#### Goal of the exercise
Your task is to count the lines of the records that contain "Adhesive". Answer with the number and nothing else.
# # # # # # #
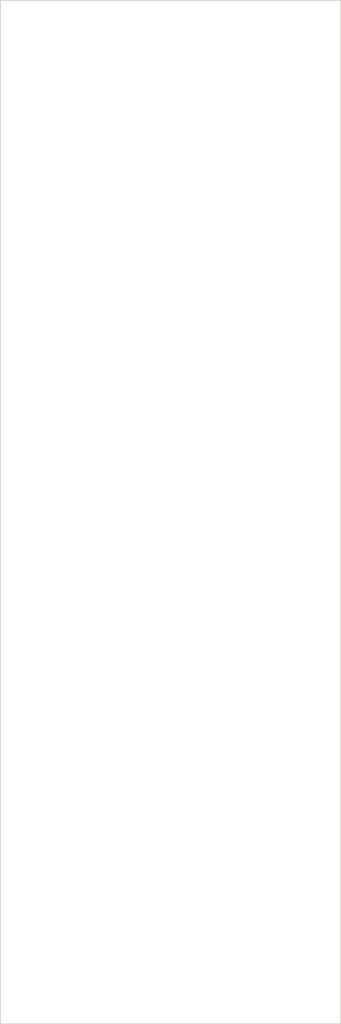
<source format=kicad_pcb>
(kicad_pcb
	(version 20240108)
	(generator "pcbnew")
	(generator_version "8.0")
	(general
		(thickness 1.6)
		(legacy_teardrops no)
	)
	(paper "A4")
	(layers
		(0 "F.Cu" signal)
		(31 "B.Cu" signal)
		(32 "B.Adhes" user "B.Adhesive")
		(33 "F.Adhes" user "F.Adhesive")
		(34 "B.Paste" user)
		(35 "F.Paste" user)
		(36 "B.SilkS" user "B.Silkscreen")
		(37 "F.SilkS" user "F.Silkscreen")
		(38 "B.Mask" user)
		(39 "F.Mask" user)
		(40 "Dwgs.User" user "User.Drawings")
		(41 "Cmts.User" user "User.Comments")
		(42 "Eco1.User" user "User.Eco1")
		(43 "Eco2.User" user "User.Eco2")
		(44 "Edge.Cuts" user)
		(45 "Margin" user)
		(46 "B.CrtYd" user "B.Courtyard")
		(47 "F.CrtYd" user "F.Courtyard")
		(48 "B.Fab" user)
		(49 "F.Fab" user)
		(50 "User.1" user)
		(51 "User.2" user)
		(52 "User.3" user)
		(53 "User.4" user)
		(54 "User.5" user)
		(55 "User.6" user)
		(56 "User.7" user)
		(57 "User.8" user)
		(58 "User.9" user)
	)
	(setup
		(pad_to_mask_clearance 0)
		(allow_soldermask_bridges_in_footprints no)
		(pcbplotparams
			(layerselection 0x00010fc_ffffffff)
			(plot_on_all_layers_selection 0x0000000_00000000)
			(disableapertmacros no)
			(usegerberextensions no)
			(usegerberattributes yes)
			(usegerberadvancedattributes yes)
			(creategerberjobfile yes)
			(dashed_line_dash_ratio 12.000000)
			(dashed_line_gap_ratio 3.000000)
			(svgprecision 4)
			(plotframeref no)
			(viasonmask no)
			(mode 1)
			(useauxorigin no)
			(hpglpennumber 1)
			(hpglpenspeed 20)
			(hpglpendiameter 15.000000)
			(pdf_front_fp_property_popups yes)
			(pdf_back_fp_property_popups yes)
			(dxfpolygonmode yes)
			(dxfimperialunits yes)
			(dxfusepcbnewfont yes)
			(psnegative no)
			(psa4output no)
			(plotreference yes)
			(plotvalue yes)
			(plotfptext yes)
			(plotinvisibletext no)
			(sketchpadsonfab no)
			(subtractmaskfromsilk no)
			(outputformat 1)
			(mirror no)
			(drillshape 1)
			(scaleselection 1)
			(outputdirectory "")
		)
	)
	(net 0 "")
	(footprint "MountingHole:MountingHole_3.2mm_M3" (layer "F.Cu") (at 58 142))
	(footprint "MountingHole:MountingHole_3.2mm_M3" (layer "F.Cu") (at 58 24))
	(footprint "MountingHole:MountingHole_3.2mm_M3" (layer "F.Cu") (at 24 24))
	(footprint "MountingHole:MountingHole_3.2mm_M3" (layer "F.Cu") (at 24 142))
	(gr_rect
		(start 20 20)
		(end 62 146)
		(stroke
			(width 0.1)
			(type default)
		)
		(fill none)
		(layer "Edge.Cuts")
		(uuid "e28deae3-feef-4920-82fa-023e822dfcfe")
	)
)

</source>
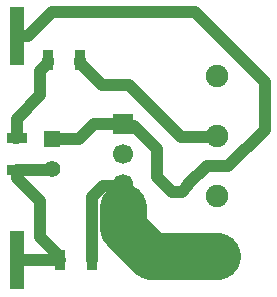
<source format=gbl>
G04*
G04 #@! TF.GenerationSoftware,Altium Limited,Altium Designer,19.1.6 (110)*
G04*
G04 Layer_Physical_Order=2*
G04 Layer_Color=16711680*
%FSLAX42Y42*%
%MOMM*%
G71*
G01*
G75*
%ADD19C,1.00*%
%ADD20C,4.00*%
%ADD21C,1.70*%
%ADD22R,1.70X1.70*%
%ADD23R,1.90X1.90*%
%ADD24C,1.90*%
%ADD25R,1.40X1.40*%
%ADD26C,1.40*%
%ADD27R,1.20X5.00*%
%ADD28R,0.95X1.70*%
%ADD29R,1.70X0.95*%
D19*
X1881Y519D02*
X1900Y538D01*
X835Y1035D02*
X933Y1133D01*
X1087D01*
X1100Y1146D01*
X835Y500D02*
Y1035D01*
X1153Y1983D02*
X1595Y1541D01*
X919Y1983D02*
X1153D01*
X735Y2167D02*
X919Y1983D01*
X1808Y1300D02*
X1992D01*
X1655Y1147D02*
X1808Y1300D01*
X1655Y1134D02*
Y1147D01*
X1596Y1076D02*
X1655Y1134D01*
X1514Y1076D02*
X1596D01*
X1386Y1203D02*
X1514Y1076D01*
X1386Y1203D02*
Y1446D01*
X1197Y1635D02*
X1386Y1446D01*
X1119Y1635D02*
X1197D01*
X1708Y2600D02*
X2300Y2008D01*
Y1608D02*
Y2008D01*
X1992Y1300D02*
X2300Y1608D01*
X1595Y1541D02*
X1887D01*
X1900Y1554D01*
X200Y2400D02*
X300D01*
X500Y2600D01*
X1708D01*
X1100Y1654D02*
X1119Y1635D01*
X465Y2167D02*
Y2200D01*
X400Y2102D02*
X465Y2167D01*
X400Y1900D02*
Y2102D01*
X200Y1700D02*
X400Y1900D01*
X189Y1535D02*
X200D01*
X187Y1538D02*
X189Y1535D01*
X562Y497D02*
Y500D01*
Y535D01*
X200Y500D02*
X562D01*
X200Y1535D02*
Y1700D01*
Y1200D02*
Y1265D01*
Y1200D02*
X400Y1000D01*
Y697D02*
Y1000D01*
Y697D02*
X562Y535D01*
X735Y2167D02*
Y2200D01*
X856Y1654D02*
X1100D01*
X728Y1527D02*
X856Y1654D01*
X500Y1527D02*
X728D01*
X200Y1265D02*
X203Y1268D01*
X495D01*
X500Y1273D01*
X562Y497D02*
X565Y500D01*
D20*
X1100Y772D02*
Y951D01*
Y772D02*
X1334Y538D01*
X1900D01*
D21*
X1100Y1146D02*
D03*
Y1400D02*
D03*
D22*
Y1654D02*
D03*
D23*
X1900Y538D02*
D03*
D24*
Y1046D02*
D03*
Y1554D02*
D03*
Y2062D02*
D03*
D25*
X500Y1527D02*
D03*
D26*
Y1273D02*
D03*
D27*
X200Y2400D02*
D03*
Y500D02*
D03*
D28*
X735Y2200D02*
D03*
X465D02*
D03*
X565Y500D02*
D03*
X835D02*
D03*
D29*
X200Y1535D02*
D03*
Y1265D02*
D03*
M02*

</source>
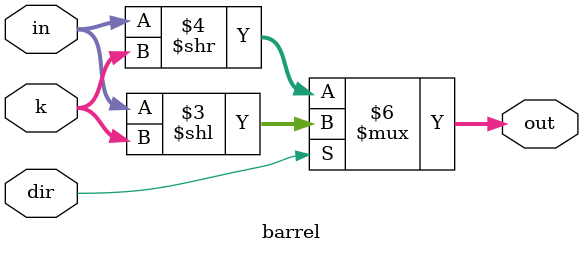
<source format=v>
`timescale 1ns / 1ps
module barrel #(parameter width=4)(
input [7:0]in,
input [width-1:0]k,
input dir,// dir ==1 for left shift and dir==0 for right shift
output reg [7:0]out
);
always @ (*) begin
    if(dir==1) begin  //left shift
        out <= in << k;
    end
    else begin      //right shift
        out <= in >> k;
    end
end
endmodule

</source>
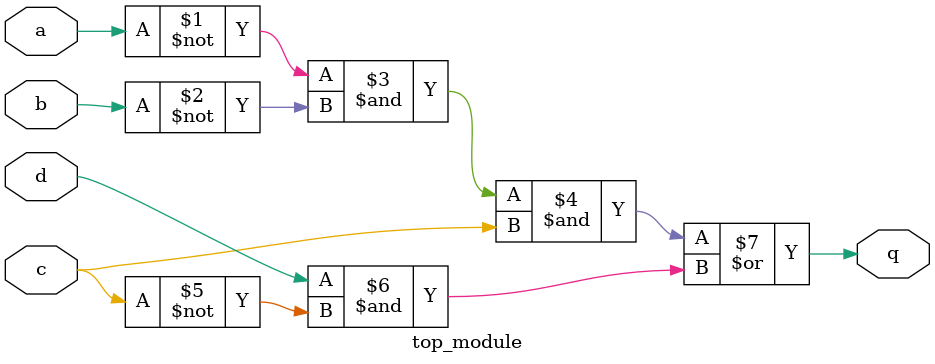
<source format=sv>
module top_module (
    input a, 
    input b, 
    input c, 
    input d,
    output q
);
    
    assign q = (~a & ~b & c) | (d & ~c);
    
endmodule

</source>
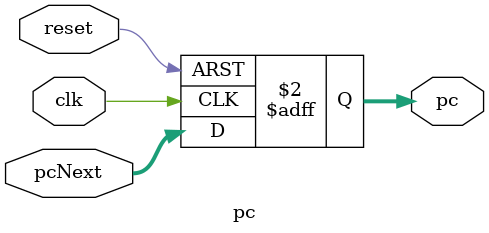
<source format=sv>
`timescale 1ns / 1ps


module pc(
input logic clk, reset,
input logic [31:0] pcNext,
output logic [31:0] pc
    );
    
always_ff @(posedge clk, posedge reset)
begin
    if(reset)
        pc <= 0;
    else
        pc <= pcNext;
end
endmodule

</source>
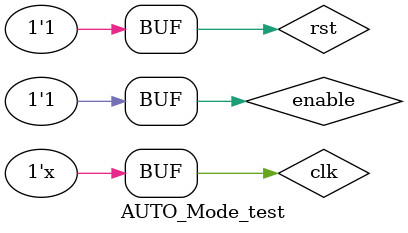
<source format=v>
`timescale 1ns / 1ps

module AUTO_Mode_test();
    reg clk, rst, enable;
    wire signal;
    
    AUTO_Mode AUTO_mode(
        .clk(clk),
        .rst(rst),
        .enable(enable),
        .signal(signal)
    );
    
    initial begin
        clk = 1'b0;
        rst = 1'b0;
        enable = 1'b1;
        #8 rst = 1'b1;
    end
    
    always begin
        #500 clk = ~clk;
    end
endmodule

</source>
# # # # # # #
#### Worked solution
2